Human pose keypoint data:

* * * * *

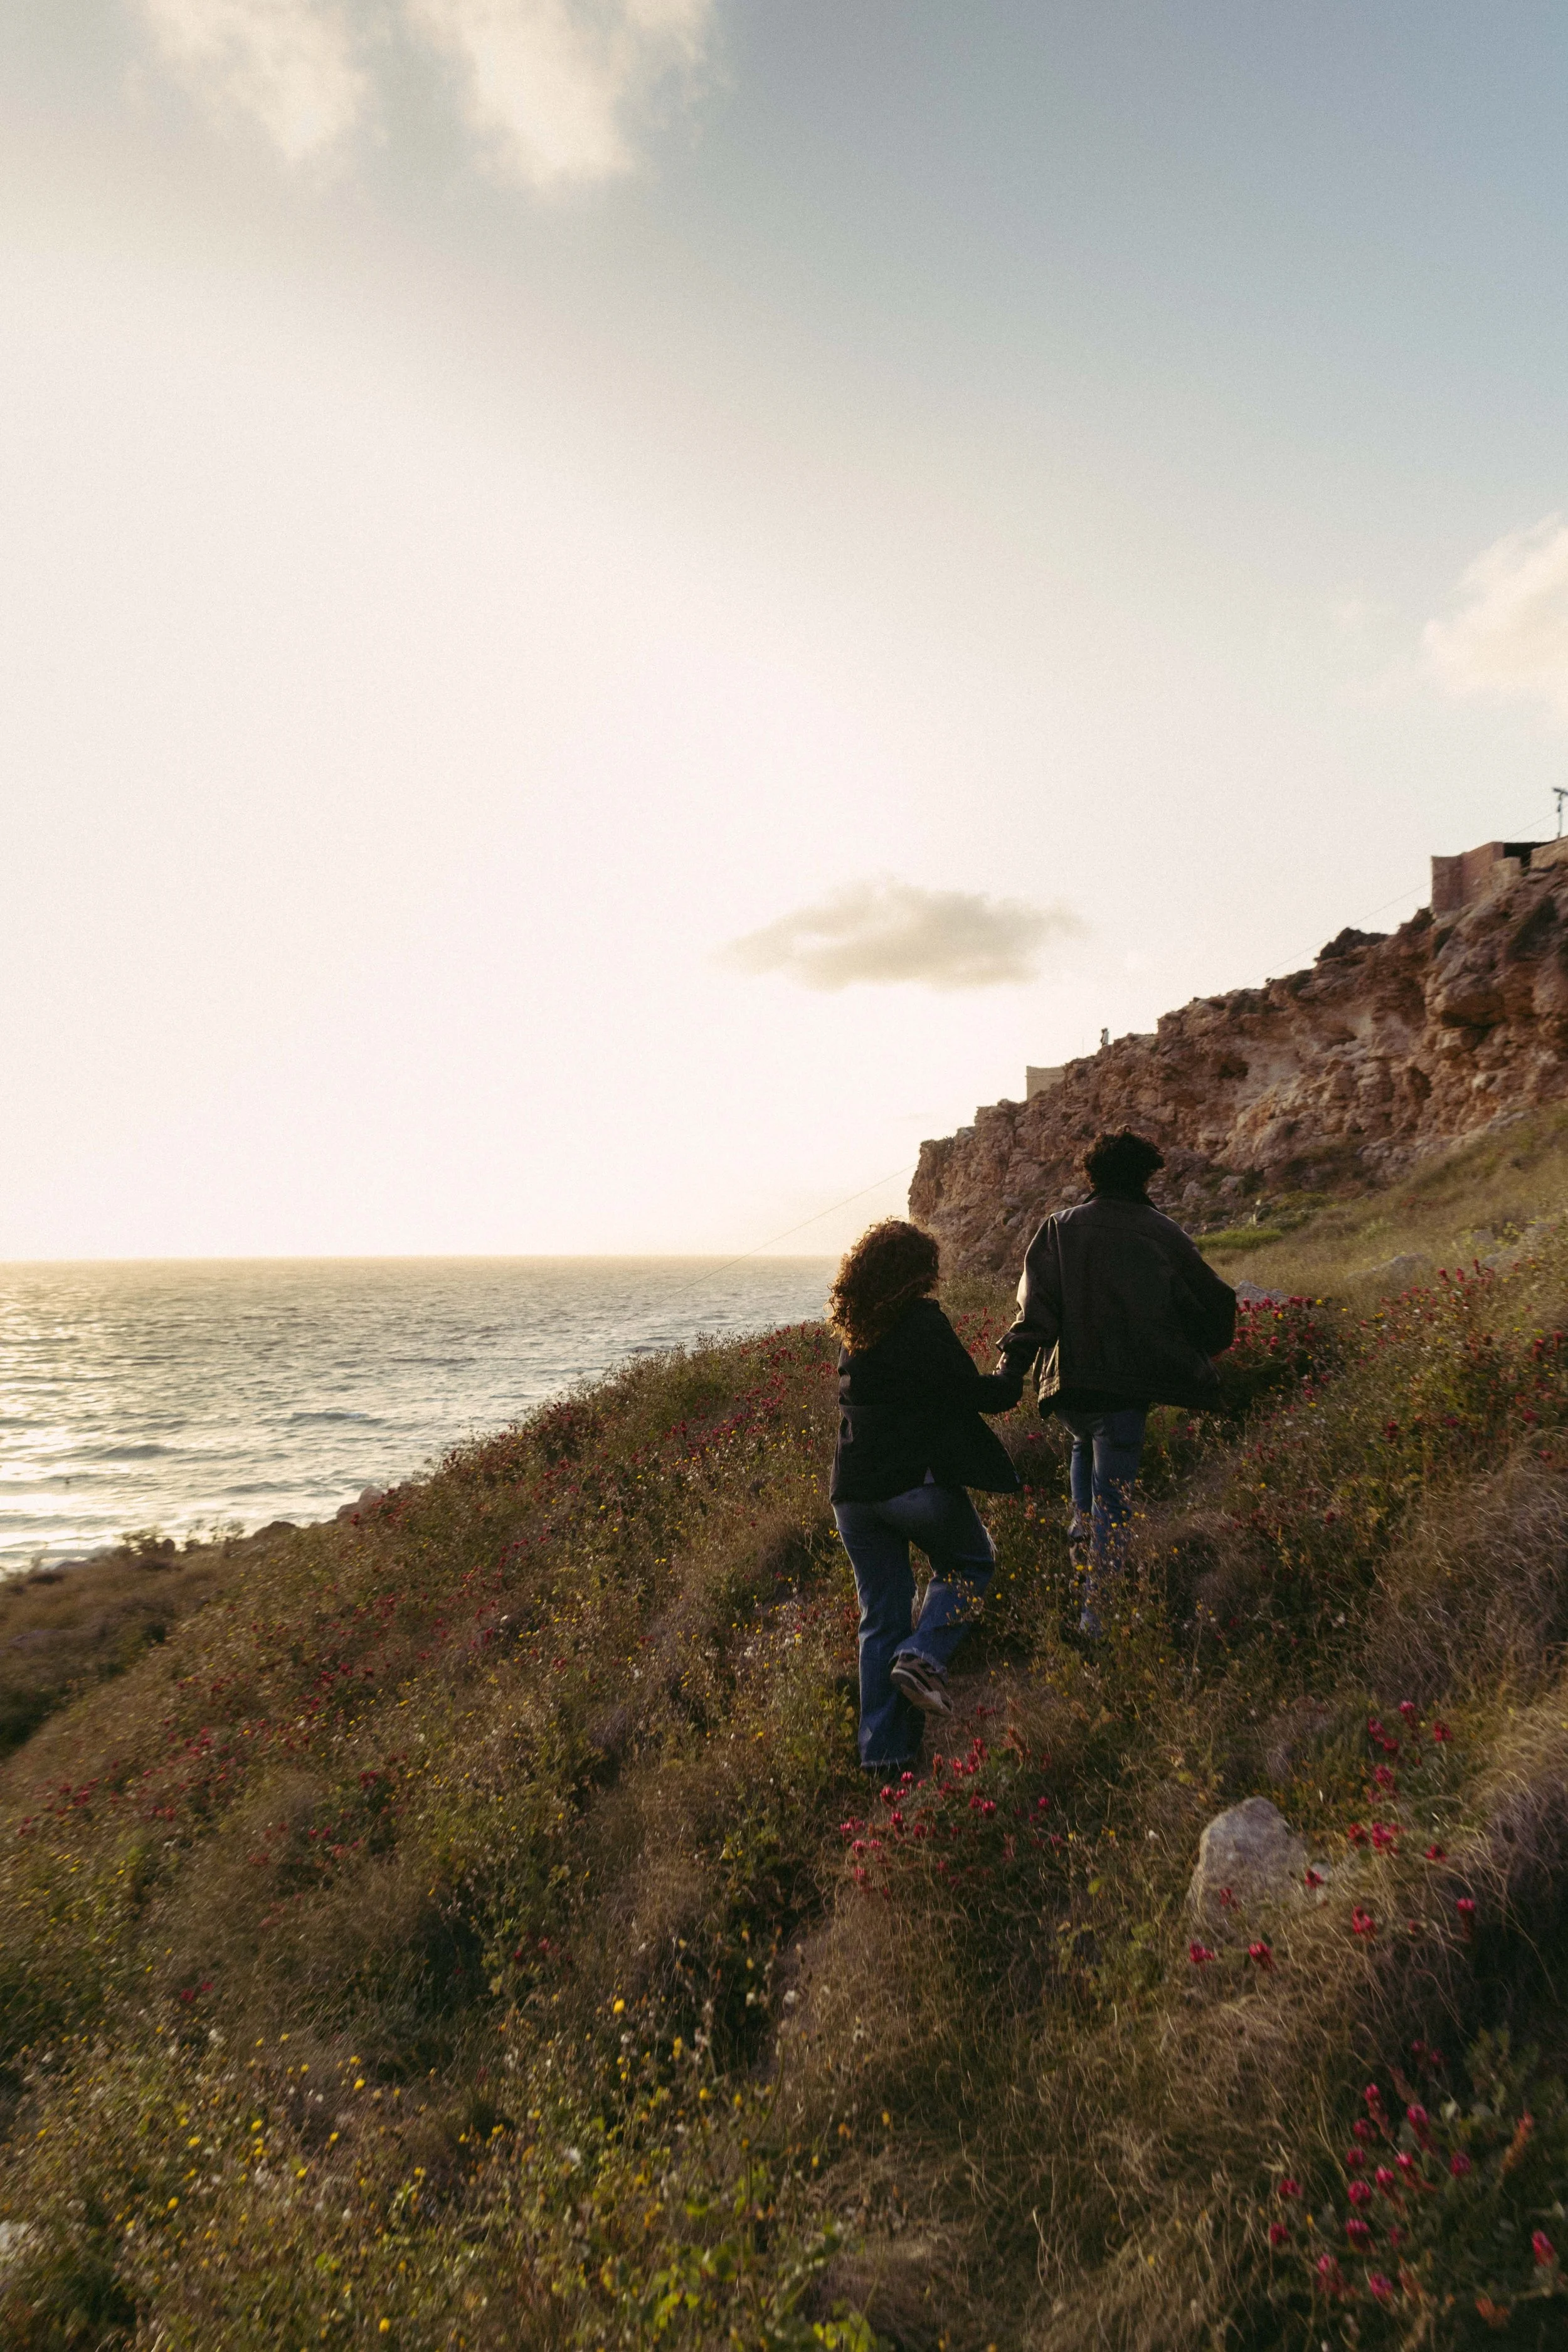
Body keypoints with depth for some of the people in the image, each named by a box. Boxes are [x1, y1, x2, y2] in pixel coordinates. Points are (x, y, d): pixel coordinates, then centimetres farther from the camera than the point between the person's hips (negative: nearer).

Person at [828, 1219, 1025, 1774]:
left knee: (881, 1617, 14)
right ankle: (923, 1656, -1)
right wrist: (1017, 1370, 9)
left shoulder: (853, 1332, 12)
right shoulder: (923, 1321, -10)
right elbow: (972, 1393, -9)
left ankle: (883, 1751, 15)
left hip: (853, 1493, 6)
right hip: (917, 1483, -6)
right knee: (971, 1563, 21)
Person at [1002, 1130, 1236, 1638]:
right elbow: (1212, 1302, 11)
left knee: (1087, 1445, 34)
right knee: (1113, 1497, 2)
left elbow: (1037, 1304, -7)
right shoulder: (1160, 1234, 3)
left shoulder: (1059, 1227, 5)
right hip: (1126, 1387, -3)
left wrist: (1013, 1362, -14)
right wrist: (1203, 1366, 27)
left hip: (1067, 1384, 3)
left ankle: (1084, 1534, 21)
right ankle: (1096, 1610, -4)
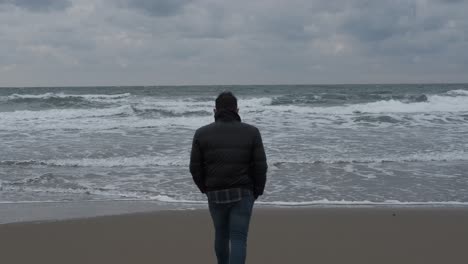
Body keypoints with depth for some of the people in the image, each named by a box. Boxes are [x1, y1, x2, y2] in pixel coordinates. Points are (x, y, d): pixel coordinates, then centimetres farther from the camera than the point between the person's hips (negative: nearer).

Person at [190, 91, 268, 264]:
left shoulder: (202, 133, -4)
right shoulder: (251, 132, -5)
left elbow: (195, 167, -2)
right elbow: (260, 167, -7)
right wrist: (257, 191, 9)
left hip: (216, 195, 2)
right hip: (242, 194, -2)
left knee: (221, 234, 23)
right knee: (238, 239, -1)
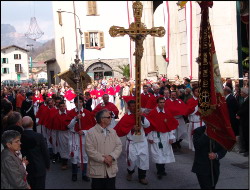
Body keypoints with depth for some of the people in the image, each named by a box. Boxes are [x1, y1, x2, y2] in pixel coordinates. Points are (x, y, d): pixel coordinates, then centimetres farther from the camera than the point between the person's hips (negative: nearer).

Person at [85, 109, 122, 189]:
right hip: (97, 170, -4)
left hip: (111, 170, 4)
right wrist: (103, 159, -17)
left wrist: (112, 156, -14)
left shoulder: (113, 131, 10)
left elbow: (119, 146, 3)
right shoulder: (91, 132, -7)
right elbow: (90, 150, -14)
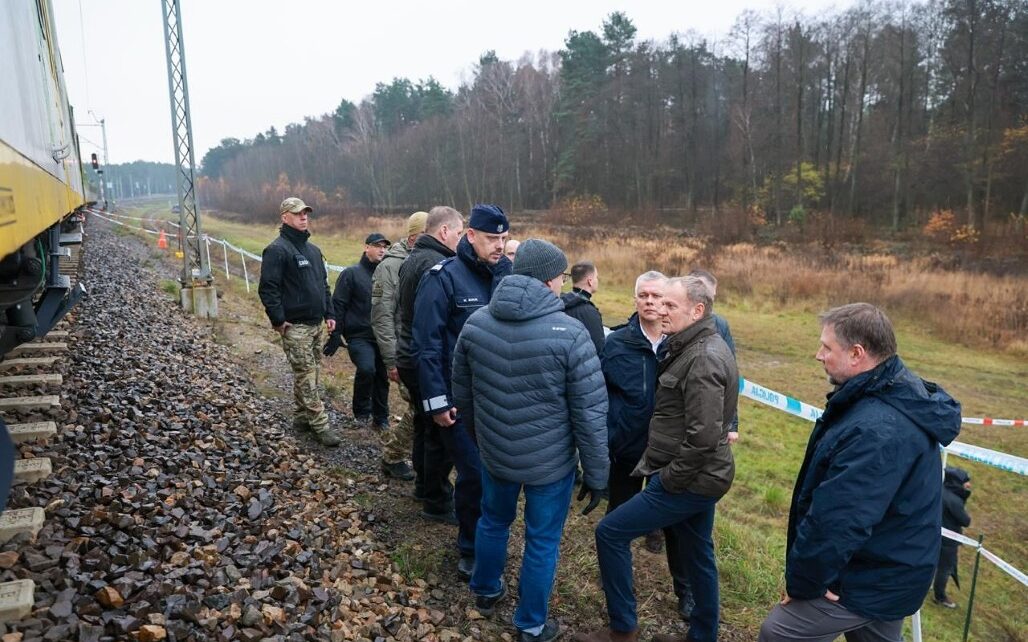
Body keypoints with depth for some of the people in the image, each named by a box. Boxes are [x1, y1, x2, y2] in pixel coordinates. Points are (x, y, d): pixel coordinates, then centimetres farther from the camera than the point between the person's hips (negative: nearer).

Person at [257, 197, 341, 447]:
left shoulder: (313, 249, 16)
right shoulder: (277, 250, -11)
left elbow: (323, 284, 21)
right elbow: (268, 288, -16)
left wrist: (329, 314, 14)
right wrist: (278, 320, -17)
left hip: (316, 324, 8)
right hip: (295, 326, -8)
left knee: (312, 374, 14)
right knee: (306, 376, -4)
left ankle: (301, 416, 26)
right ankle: (320, 424, 0)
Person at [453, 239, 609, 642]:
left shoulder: (476, 322, -6)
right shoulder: (570, 333, -21)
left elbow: (461, 393, 5)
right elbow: (590, 414, -18)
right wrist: (596, 474, -6)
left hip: (494, 454, 5)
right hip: (551, 462, -4)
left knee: (493, 521, 28)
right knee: (542, 541, 15)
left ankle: (485, 592, 51)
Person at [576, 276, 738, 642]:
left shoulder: (703, 359, -23)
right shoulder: (697, 348, 9)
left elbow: (704, 436, -28)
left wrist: (668, 479, -18)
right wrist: (664, 469, 14)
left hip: (689, 481, -10)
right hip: (700, 476, 10)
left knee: (610, 532, -3)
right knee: (698, 555, 21)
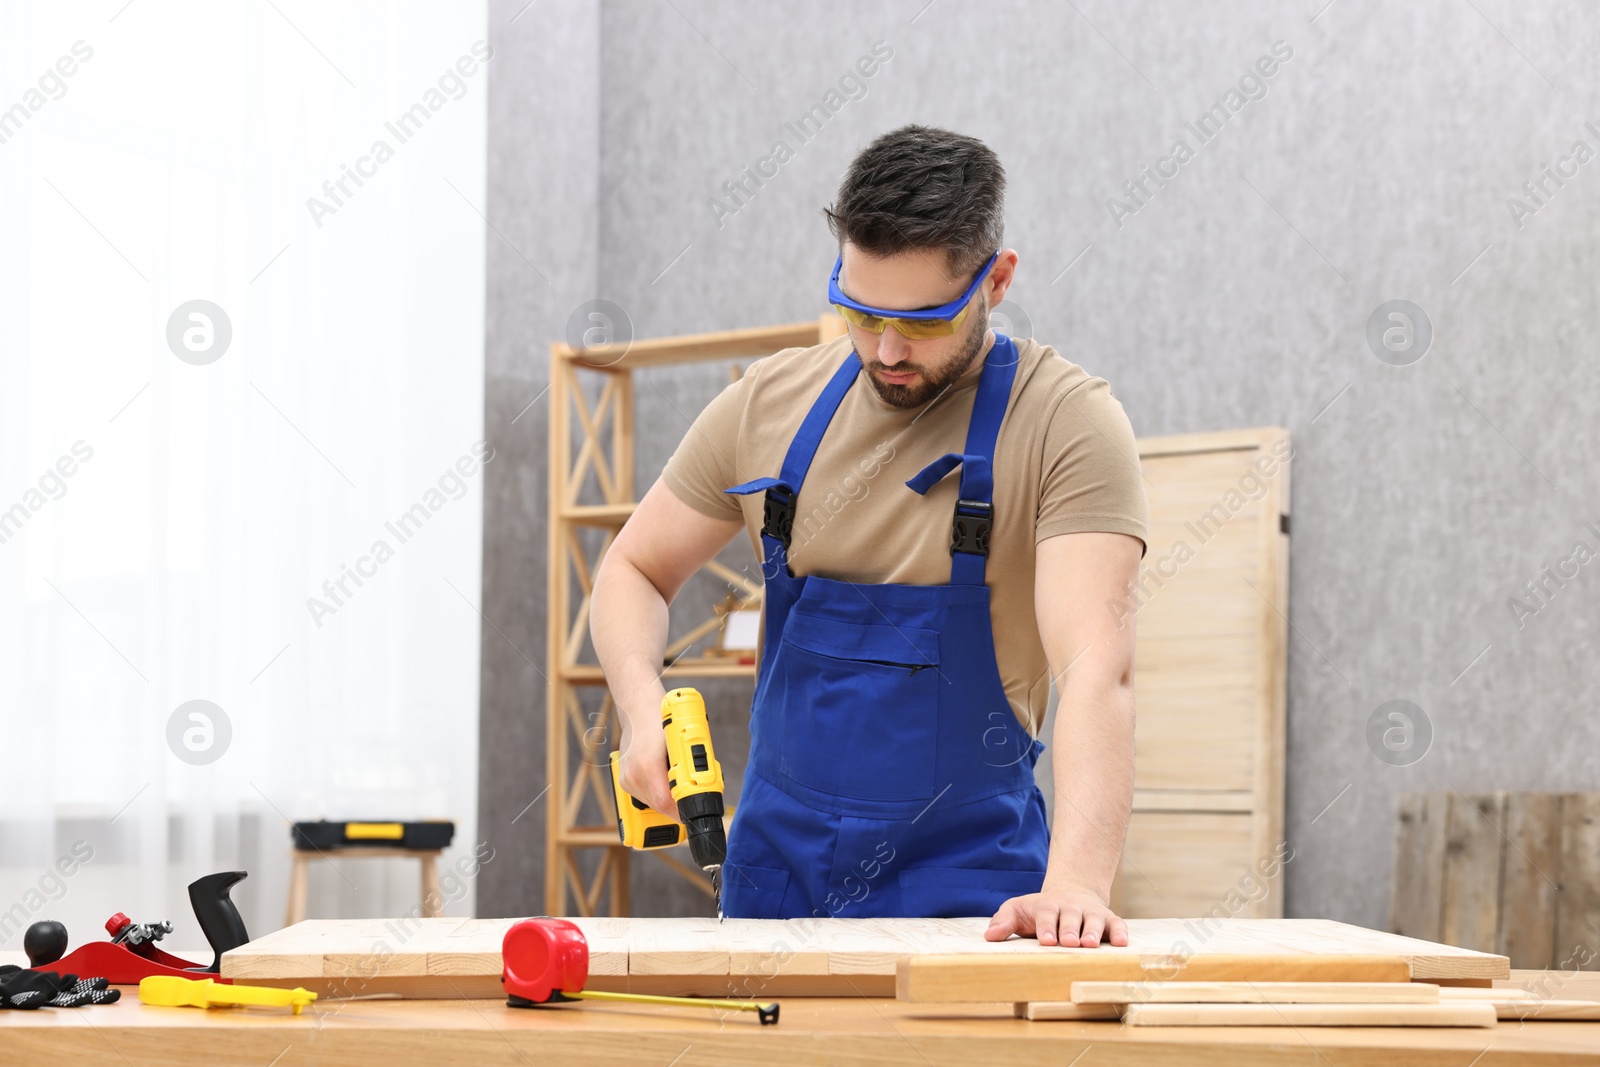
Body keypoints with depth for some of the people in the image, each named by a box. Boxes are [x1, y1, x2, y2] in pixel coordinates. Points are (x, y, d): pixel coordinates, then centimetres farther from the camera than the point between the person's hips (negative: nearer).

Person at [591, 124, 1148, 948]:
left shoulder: (1067, 421, -14)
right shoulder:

* * * * *

§ **TASK STATEMENT**
The copy should match each line above exactly and contain no images.

§ **ANSWER SPACE**
Body keypoints with depth for some of the people in the image, each named by a box. Boxes are [x1, y1, x2, y2] in pixel coordinates. Points are (x, y, d): pixel coordinates, then centimetres farther from the camera than the point between the person's hips (negative: nearer).

Person at [828, 1219, 1025, 1774]:
left knee: (881, 1617, 14)
right ankle: (923, 1656, -1)
right wrist: (1017, 1370, 9)
left shoulder: (853, 1332, 12)
right shoulder: (923, 1321, -10)
right elbow: (972, 1393, -9)
left ankle: (883, 1751, 15)
left hip: (853, 1493, 6)
right hip: (917, 1483, -6)
right knee: (971, 1563, 21)
Person at [1002, 1130, 1236, 1638]:
right elbow: (1212, 1302, 11)
left knee: (1087, 1445, 34)
right knee: (1113, 1497, 2)
left elbow: (1037, 1304, -7)
right shoulder: (1160, 1234, 3)
left shoulder: (1059, 1227, 5)
right hip: (1126, 1387, -3)
left wrist: (1013, 1362, -14)
right wrist: (1203, 1366, 27)
left hip: (1067, 1384, 3)
left ankle: (1084, 1534, 21)
right ankle: (1096, 1610, -4)
Body keypoints with depth for some of the people in the image, each named by a box. Boxes are [x1, y1, x2, y2] in pixel coordinates. Points are (x, y, d): pixel coordinates, then centimetres farther from the camera than the point between the person's hips (negative: nearer).

Person at [190, 91, 268, 264]:
left shoulder: (202, 133, -4)
right shoulder: (251, 132, -5)
left elbow: (195, 167, -2)
right elbow: (260, 167, -7)
right wrist: (257, 191, 9)
left hip: (216, 195, 2)
right hip: (242, 194, -2)
left knee: (221, 234, 23)
right knee: (238, 239, -1)
Body keypoints with depth for some of the people in the image, each named by a box. Boxes are [x1, y1, x2, y2] in pixel coordinates. Points are (x, y, d): pixel coordinates, then centimetres farther from the camera than the point between the person's hips (negative: nearer).

Person at [85, 109, 122, 189]:
right hip: (97, 170, -4)
left hip: (111, 170, 4)
right wrist: (103, 159, -17)
left wrist: (112, 156, -14)
left shoulder: (113, 131, 10)
left elbow: (119, 146, 3)
right shoulder: (91, 132, -7)
right elbow: (90, 150, -14)
Body keypoints with depth for some of the people in the image, each named by a box. Boxes are [x1, y1, x2, y2] in pixel coordinates. Points are (x, y, d): pixel coordinates, then centimetres farther from the camera than the point between the person's hips (negative: nearer).

Person at [257, 197, 341, 447]:
left shoulder: (313, 249, 16)
right shoulder: (277, 250, -11)
left elbow: (323, 284, 21)
right elbow: (268, 288, -16)
left wrist: (329, 314, 14)
right wrist: (278, 320, -17)
left hip: (316, 324, 8)
right hip: (295, 326, -8)
left knee: (312, 374, 14)
right knee: (306, 376, -4)
left ankle: (301, 416, 26)
right ankle: (320, 424, 0)
Person at [453, 239, 609, 642]:
left shoulder: (476, 322, -6)
right shoulder: (570, 333, -21)
left elbow: (461, 393, 5)
right elbow: (590, 414, -18)
right wrist: (596, 474, -6)
left hip: (494, 454, 5)
right hip: (551, 462, -4)
left knee: (493, 521, 28)
right knee: (542, 541, 15)
left ankle: (485, 592, 51)
Person at [576, 276, 738, 642]:
left shoulder: (703, 359, -23)
right shoulder: (697, 348, 9)
left elbow: (704, 436, -28)
left wrist: (668, 479, -18)
right wrist: (664, 469, 14)
left hip: (689, 481, -10)
right hip: (700, 476, 10)
left knee: (610, 532, -3)
right knee: (698, 555, 21)
Body keypoints with depth for some of the people in the image, each named by a box. Boxes are [x1, y1, x2, y2] in pixel coordinates. Points are (x, y, d): pixel coordinates, then centimetres farther from the camera than the point between the person's hips (negative: nearer).

Person at [591, 124, 1148, 948]:
left shoulder: (1067, 421, -14)
right shoulder:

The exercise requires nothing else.